## ABOUT THIS EXERCISE
The entries below contain pictures, which are to be left out; write out exactly, and only, the lines from the line with "assign Cout = temp[N];" up to and including the line with "G04 APERTURE END LIST*".

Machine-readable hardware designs
↓↓↓

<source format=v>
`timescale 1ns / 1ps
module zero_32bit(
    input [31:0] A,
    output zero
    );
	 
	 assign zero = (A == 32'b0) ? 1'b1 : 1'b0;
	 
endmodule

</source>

↑↑↑
↓↓↓

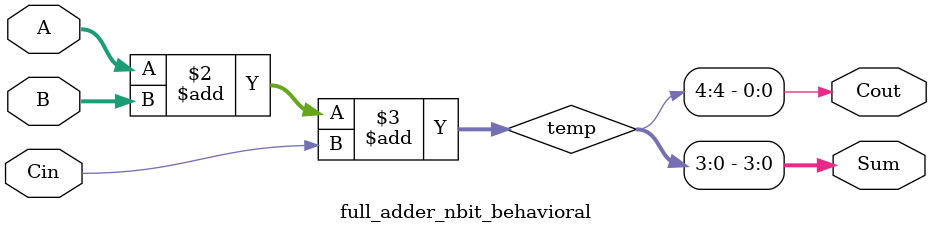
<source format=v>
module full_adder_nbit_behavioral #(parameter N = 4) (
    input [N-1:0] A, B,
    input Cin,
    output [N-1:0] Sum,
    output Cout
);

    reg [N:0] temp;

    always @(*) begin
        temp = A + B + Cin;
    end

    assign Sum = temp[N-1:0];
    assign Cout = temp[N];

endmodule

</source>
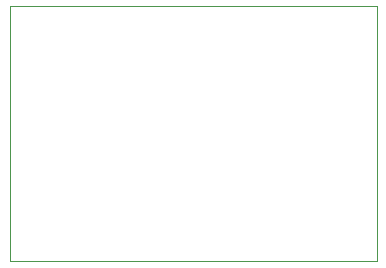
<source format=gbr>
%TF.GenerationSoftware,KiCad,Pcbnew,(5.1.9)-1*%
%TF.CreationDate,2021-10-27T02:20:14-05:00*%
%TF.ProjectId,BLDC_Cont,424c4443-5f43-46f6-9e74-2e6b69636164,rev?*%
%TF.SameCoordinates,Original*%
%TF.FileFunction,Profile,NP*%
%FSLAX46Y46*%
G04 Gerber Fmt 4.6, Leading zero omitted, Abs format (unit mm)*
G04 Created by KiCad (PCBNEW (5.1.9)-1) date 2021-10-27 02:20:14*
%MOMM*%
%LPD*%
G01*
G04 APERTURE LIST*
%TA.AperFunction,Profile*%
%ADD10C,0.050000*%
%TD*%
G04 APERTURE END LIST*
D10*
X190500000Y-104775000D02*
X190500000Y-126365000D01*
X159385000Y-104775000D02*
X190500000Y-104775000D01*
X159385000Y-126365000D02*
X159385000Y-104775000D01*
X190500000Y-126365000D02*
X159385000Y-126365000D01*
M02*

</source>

↑↑↑
↓↓↓

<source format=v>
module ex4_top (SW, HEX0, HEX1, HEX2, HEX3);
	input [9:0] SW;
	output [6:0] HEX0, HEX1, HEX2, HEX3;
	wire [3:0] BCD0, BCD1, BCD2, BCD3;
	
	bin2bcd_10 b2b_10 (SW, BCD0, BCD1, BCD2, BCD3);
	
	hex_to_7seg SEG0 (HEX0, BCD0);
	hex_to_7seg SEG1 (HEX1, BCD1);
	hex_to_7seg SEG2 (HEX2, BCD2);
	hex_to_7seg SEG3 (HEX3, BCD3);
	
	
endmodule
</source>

↑↑↑

## THE ANSWER
    assign Cout = temp[N];

endmodule

</source>
<source format=gbr>
%TF.GenerationSoftware,KiCad,Pcbnew,(5.1.9)-1*%
%TF.CreationDate,2021-10-27T02:20:14-05:00*%
%TF.ProjectId,BLDC_Cont,424c4443-5f43-46f6-9e74-2e6b69636164,rev?*%
%TF.SameCoordinates,Original*%
%TF.FileFunction,Profile,NP*%
%FSLAX46Y46*%
G04 Gerber Fmt 4.6, Leading zero omitted, Abs format (unit mm)*
G04 Created by KiCad (PCBNEW (5.1.9)-1) date 2021-10-27 02:20:14*
%MOMM*%
%LPD*%
G01*
G04 APERTURE LIST*
%TA.AperFunction,Profile*%
%ADD10C,0.050000*%
%TD*%
G04 APERTURE END LIST*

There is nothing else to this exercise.